#### TASK REQUIREMENTS
Restate the study excerpt starting at "Conclusions" and ending at "than DL tasks.", switching each "DL" to "dry lab".

#### SUPPLIED TEXT
Our study has a few limitations. The sample size was relatively low and from a single institution. Future studies should validate these findings at other centers. The metrics generated by the VR simulation and the APMs captured during the DL session were not completely identical, which limited the ability for perfect comparison. We utilized only one VR simulation model of the VUA. While there are other models, at present, the authors felt that the 3D Systems was the most developed VR VUA simulation. We could not assess tissue handling metrics in the DL settings based on current technical limitations. Future studies with a larger sample size, homogeneous participants with comparable robotic surgical experience, the ability to measure identical APMs in the simulated environment and thus directly compare with surgical data from the operating room, and the use of DL models made with material of measurable deformity may improve the ability to correlate VR simulation performance with live robot performance.
Studies to confirm predictive ability (how performance on VR simulation anticipates future performance in DL settings or even in live surgery) in the future would further provide evidence in favor of robotic surgical training in a simulated environment. The current form of this VR simulator for VUA is limited to development of robotic control skills and instrument movement skills. Currently, it is not as well suited for assessing tissue handling. Further development of this VR platform with more realistic tissue deformation may augment its usefulness for advanced training.
Conclusions
Our study indicates a strong correlation of surgeon performance, as measured by computer-generated metrics, during training exercises in VR and DL environments, highlighting the transferability of skills between the two domains. However, when comparing VR-generated metrics and APMs in isolation relative to their domain, DL metrics were more capable of distinguishing expertise. Cognitive workload and surgeon surveys revealed that VR tasks are more difficult and less realistic than DL tasks.

#### ENTRIES SHOWN
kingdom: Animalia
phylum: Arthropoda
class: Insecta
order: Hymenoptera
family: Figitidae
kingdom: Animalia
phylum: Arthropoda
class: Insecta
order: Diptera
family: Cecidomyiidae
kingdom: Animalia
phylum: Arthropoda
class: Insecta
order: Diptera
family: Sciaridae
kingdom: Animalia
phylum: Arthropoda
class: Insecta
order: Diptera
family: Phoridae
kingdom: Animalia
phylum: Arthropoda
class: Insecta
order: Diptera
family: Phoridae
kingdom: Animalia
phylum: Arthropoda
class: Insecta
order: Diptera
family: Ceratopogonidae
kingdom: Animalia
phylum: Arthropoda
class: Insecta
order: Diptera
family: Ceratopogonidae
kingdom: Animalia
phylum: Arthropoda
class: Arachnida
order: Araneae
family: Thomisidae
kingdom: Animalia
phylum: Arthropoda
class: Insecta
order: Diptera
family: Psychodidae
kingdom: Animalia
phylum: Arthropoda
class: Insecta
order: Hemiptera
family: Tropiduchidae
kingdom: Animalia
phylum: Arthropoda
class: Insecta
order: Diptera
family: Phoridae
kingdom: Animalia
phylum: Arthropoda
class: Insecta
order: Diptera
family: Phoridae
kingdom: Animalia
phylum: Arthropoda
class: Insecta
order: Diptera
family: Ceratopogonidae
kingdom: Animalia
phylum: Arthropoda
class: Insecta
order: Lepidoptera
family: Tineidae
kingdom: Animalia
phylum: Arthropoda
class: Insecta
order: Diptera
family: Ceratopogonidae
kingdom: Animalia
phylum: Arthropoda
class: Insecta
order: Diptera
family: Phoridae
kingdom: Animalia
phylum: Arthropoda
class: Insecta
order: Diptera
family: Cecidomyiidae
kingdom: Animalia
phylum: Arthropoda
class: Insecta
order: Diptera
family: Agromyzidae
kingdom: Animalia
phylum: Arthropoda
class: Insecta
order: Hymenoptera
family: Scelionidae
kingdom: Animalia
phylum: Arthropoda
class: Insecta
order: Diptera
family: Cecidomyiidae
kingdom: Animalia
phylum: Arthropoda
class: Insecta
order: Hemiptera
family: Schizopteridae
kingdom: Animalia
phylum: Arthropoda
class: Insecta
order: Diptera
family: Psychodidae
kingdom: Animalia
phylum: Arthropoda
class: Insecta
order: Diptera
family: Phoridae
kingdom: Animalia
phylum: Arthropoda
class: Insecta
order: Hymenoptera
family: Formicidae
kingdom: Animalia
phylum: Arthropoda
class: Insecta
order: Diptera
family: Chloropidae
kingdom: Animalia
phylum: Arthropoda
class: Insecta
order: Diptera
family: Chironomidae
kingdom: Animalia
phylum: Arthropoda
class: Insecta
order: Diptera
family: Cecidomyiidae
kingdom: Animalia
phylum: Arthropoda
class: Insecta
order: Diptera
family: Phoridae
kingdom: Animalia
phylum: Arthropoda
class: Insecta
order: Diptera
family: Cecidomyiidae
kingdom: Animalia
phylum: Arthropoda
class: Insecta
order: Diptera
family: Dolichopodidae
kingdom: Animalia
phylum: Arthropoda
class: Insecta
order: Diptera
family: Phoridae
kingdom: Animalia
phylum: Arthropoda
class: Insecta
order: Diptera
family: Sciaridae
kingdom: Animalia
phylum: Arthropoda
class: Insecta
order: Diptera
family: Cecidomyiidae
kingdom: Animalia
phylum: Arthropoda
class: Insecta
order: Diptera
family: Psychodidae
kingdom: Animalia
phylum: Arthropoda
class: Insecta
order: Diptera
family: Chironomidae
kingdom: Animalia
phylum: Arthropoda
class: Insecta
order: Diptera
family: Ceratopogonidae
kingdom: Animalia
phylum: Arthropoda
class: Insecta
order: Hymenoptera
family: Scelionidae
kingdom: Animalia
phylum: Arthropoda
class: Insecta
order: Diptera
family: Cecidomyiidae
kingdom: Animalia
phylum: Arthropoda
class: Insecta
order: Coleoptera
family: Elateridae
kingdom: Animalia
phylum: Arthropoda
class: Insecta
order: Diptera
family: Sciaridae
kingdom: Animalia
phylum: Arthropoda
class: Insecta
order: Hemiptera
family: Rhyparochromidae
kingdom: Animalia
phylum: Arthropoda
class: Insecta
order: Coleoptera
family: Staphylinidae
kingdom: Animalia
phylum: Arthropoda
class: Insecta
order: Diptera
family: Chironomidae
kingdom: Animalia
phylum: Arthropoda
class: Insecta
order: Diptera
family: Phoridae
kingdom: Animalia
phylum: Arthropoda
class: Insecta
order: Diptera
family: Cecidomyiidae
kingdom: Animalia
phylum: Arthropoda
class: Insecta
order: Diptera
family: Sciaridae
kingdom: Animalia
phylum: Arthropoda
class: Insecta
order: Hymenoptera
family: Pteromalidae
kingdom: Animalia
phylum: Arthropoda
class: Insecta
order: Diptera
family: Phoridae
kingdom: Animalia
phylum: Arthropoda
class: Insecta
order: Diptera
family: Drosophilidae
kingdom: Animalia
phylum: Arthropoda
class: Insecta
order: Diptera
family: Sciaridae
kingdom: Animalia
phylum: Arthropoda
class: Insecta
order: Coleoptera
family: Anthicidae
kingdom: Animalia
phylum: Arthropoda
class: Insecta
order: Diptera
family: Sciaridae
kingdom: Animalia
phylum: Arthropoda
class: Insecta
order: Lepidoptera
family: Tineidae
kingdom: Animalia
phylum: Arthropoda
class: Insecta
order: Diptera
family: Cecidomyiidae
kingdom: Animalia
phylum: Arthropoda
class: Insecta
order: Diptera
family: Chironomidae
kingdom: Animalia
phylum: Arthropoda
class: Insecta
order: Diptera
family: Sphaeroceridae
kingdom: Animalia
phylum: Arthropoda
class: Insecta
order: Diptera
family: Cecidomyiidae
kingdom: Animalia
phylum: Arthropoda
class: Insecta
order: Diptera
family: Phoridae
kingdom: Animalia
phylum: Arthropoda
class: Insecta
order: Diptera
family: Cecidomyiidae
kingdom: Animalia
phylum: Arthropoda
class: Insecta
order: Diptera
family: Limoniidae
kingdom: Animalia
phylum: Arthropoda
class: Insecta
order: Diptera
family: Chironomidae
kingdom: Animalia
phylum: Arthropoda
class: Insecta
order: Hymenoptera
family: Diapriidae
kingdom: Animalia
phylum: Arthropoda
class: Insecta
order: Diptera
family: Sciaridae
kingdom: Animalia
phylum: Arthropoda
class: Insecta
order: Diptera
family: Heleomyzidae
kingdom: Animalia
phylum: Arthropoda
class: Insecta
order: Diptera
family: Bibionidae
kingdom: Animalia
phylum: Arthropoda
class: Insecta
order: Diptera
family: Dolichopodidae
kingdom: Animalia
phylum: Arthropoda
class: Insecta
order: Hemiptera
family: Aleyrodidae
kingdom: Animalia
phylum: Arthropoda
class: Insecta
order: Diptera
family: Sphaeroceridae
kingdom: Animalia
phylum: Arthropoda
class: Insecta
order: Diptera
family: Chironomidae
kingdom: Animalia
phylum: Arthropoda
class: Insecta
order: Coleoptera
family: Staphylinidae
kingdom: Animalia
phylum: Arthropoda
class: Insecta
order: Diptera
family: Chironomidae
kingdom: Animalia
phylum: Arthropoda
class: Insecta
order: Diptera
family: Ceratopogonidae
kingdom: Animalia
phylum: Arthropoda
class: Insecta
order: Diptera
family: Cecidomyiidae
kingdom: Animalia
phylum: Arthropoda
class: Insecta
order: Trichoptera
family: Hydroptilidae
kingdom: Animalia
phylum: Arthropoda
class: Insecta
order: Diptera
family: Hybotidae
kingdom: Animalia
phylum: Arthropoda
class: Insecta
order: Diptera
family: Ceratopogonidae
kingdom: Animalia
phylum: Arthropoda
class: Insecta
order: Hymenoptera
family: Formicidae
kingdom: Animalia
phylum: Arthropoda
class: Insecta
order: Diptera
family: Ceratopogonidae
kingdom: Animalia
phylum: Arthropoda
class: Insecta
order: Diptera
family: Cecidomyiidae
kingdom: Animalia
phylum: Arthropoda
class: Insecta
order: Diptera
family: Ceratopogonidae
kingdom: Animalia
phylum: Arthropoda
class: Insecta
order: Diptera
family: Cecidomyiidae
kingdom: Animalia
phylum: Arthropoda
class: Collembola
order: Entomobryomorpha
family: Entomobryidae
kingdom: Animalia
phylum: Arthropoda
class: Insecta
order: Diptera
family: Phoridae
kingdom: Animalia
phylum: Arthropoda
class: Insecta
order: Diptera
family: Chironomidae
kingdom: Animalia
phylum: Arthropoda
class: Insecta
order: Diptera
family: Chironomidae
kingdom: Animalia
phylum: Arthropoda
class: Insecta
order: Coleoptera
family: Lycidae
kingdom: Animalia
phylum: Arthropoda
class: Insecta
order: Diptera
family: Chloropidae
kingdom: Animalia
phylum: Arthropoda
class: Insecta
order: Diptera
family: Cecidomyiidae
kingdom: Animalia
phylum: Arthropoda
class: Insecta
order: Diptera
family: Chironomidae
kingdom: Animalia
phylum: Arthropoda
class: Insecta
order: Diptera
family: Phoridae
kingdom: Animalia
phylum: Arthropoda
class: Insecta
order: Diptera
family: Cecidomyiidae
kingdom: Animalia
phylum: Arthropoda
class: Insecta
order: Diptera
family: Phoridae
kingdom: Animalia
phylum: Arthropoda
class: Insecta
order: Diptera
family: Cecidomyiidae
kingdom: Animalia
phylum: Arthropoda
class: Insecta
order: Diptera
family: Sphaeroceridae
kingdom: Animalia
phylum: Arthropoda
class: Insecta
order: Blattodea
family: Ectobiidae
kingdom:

#### WORKED SOLUTION
Conclusions
Our study indicates a strong correlation of surgeon performance, as measured by computer-generated metrics, during training exercises in VR and dry lab environments, highlighting the transferability of skills between the two domains. However, when comparing VR-generated metrics and APMs in isolation relative to their domain, dry lab metrics were more capable of distinguishing expertise. Cognitive workload and surgeon surveys revealed that VR tasks are more difficult and less realistic than dry lab tasks.